Could you reproduce the line where "B | 1.14 in |" occurs and all lines after it in the listing below, through the final one, without changing anything?
***
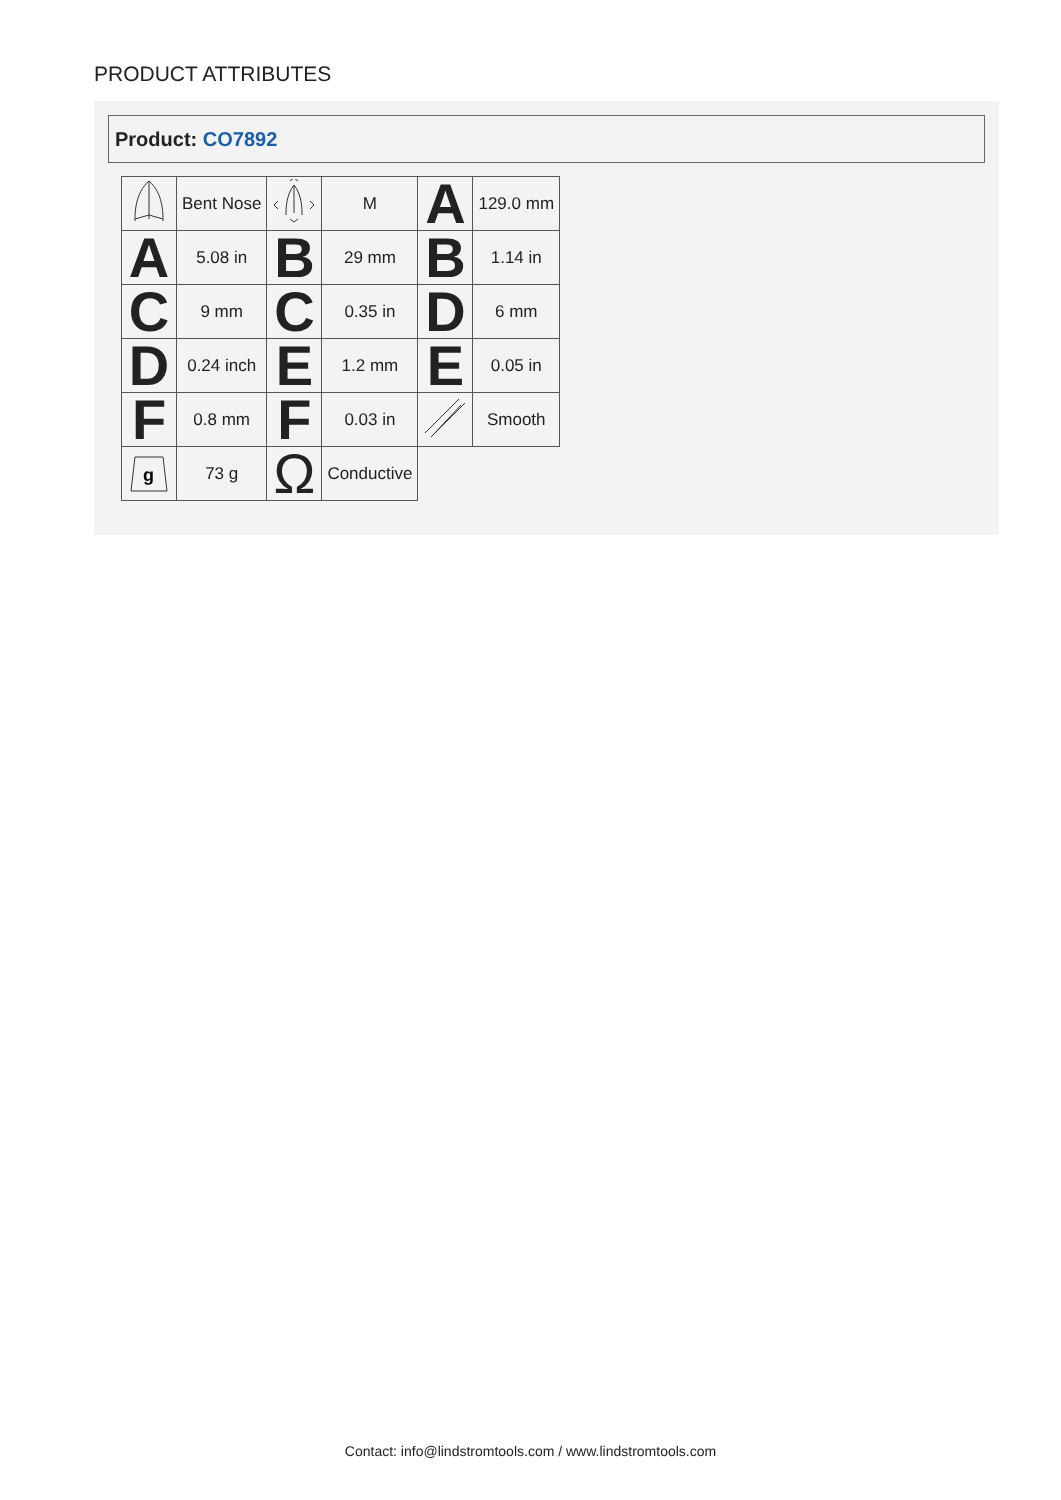PRODUCT ATTRIBUTES
Product: CO7892
| | Bent Nose | | M | A | 129.0 mm |
| A | 5.08 in | B | 29 mm | B | 1.14 in |
| C | 9 mm | C | 0.35 in | D | 6 mm |
| D | 0.24 inch | E | 1.2 mm | E | 0.05 in |
| F | 0.8 mm | F | 0.03 in | | Smooth |
| g | 73 g | Ω | Conductive | | |
Contact: info@lindstromtools.com / www.lindstromtools.com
***
• _Your response_:
| A | 5.08 in | B | 29 mm | B | 1.14 in |
| C | 9 mm | C | 0.35 in | D | 6 mm |
| D | 0.24 inch | E | 1.2 mm | E | 0.05 in |
| F | 0.8 mm | F | 0.03 in | | Smooth |
| g | 73 g | Ω | Conductive | | |
Contact: info@lindstromtools.com / www.lindstromtools.com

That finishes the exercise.